▸ **What you have to do**
Go through the material and return every line that contains the string "eBay".

[Start of section]

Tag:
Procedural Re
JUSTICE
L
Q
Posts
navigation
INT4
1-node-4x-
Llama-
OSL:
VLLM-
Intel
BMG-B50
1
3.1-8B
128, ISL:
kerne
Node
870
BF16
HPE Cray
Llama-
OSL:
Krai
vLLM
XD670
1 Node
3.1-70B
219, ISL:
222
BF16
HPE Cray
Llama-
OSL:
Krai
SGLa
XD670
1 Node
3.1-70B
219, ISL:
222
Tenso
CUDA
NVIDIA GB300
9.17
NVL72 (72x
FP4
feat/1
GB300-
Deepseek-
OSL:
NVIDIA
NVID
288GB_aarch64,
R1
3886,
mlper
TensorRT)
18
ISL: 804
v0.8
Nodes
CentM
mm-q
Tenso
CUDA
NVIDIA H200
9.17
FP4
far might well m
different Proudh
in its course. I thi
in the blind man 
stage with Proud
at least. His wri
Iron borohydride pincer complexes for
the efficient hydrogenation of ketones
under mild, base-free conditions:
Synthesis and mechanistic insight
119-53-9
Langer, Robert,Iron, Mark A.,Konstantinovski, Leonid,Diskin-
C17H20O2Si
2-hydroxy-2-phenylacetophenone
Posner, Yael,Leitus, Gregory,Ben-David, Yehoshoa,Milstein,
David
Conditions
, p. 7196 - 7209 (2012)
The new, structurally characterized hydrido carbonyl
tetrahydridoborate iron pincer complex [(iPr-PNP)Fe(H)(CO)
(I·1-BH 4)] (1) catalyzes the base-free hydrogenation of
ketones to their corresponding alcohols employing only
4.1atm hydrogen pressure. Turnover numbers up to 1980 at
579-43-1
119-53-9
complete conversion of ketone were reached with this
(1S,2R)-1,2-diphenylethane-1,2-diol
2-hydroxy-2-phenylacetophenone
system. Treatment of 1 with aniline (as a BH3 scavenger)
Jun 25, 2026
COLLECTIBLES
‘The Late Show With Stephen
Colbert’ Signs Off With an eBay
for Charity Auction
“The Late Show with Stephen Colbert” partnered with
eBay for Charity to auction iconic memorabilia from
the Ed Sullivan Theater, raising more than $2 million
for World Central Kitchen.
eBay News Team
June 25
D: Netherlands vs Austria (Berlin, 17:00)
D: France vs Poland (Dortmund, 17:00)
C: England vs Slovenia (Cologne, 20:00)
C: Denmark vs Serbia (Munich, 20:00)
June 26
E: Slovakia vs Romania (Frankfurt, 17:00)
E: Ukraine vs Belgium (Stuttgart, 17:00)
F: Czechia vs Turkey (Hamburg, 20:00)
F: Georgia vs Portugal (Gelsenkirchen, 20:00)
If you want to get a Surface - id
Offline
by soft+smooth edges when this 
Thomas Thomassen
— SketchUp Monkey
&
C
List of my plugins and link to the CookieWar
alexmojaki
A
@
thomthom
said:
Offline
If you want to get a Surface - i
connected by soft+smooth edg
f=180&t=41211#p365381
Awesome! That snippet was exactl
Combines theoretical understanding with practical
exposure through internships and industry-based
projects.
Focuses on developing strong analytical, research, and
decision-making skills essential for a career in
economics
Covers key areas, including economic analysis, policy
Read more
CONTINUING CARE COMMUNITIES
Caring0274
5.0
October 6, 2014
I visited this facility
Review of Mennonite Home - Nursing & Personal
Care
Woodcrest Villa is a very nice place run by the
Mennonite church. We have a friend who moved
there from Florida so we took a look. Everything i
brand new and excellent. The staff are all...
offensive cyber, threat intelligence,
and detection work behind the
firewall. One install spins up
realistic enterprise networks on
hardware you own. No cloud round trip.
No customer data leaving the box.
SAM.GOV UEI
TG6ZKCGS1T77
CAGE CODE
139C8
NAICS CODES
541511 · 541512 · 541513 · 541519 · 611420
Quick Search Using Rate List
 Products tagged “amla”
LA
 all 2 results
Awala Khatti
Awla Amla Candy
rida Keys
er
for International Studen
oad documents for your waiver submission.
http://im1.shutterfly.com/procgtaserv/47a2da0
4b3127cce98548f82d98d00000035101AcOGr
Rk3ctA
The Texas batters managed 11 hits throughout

[End of section]

▸ **Reply**
Colbert’ Signs Off With an eBay
eBay for Charity to auction iconic memorabilia from
eBay News Team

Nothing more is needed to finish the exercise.